Extract provided:
%%
Blog

FREE AGAIN?

25th September 2023

At the suggestion of Julian Slade’s family, I have adapted the script of his and Dorothy Reynolds’s 1957 hit musical Free as Air, with the aim of making it suitable for 21st century audiences. Its music is every bit as lovely as that for Slade and Reynolds’s much better-known Salad Days, but the few professional revivals to date have been hampered by the need for a very large cast and, perhaps, an overly 1950s atmosphere. Now, without attempting to make it ‘contemporary’, I’ve tried to refashion the show for 12 actor-musicians, so that its charm and glorious melodies can come alive again. That’s the idea anyway!

A VIEW FROM THE BRIDGE

7th September 2023

In the middle of their huge success with Guys & Dolls, Nick Hytner’s team at London’s Bridge Theatre have found time to read and listen to The Postman & the Poet. On top of a positive reaction from Nick when he was running the Royal National Theatre, the Bridge’s Head of Development, Will Mortimer, now adds, “We very much enjoyed reading and listening to the work – it’s a terrific story and very beautifully realised in your adaptation.” 

REFLECTED GLORY

15th June 2023

Delighted, and very proud, to see that Chris Bush won the Olivier Award for Best New Musical on 2nd April. Standing at the Sky’s Edge, which came from Sheffield Crucible to the National Theatre, was a worthy winner. Having followed her work since her childhood, it has been great to see how it has developed all the way to this award. She came to see The Postman and the Poet when it was workshopped at The Other Palace a few years ago and I look forward to seeing her community play, based on Homer’s Odyssey at the RNT soon.
%%
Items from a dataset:
%%
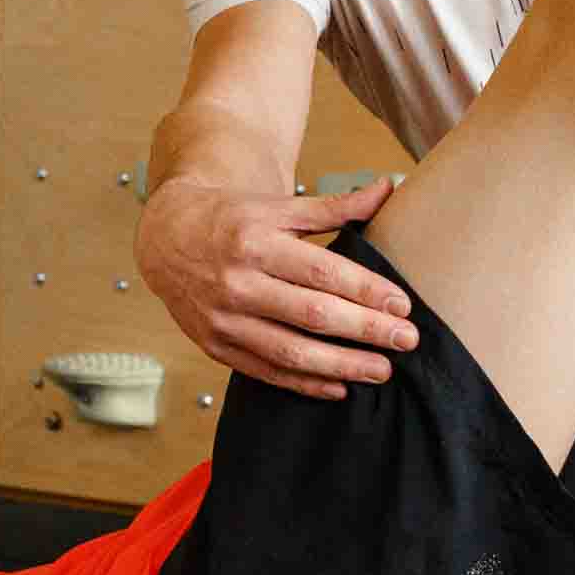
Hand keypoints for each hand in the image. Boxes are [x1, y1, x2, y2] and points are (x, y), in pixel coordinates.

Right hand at [138, 176, 417, 400]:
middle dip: (366, 330)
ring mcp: (225, 319)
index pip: (322, 272)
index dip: (366, 291)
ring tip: (383, 370)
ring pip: (290, 350)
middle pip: (312, 314)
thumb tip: (388, 187)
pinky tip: (339, 388)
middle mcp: (238, 283)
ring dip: (342, 365)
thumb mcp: (278, 206)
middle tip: (408, 340)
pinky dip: (304, 383)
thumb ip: (334, 206)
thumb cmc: (233, 219)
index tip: (404, 305)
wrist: (167, 237)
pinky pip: (265, 370)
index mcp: (256, 241)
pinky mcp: (215, 345)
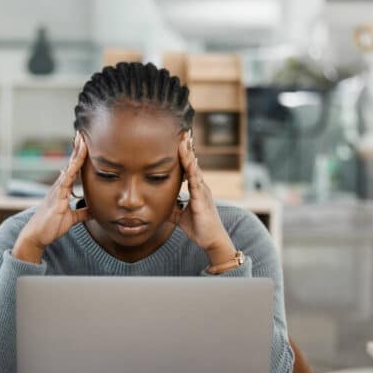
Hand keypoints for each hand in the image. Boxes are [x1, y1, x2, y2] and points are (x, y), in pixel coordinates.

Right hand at [13, 132, 90, 262]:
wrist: (35, 236)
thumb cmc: (50, 226)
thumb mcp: (71, 219)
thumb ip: (82, 213)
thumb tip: (95, 211)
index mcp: (63, 189)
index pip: (73, 168)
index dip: (79, 156)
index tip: (85, 142)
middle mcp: (59, 186)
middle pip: (71, 163)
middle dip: (77, 148)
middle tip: (82, 133)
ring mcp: (57, 190)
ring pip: (69, 168)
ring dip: (76, 155)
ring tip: (81, 140)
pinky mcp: (56, 198)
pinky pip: (65, 182)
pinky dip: (70, 171)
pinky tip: (74, 163)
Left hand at [167, 131, 236, 264]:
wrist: (211, 241)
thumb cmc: (199, 228)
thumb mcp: (180, 216)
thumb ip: (172, 208)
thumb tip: (161, 206)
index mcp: (196, 189)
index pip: (188, 167)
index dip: (184, 154)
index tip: (179, 140)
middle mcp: (201, 187)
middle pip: (193, 163)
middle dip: (188, 148)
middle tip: (183, 131)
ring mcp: (203, 191)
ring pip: (195, 169)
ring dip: (189, 155)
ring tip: (185, 140)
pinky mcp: (202, 199)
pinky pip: (196, 182)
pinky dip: (192, 170)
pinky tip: (189, 161)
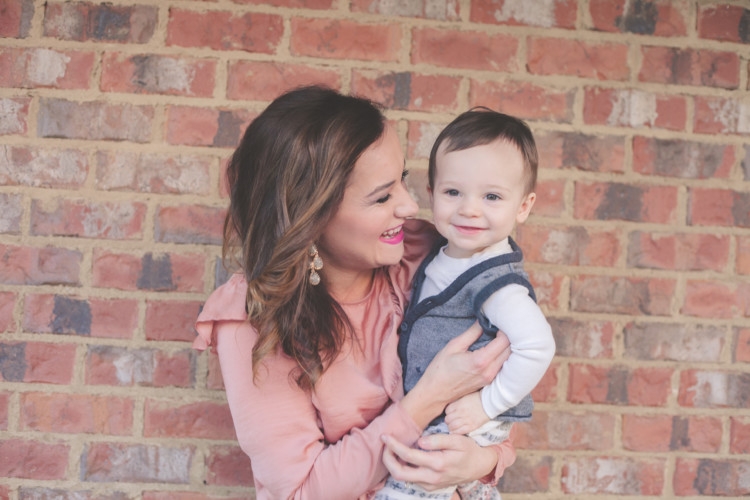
%%
Work instructions:
[a] Answer these questions using the blog:
(i) In what year did Free as Air first appear?
(ii) Who is the Head of Development at the Bridge Theatre?
(iii) On what date did Chris Bush win the Olivier Award for Best New Musical?
[b] From the blog, write out the passage starting with "FREE AGAIN?" and going on through "the idea anyway!", substituting "performers" for "actor-musicians".

Task answers:
[a]
(i) 1957
(ii) Will Mortimer
(iii) 2nd April

[b]
FREE AGAIN?

25th September 2023

At the suggestion of Julian Slade’s family, I have adapted the script of his and Dorothy Reynolds’s 1957 hit musical Free as Air, with the aim of making it suitable for 21st century audiences. Its music is every bit as lovely as that for Slade and Reynolds’s much better-known Salad Days, but the few professional revivals to date have been hampered by the need for a very large cast and, perhaps, an overly 1950s atmosphere. Now, without attempting to make it ‘contemporary’, I’ve tried to refashion the show for 12 performers, so that its charm and glorious melodies can come alive again. That’s the idea anyway!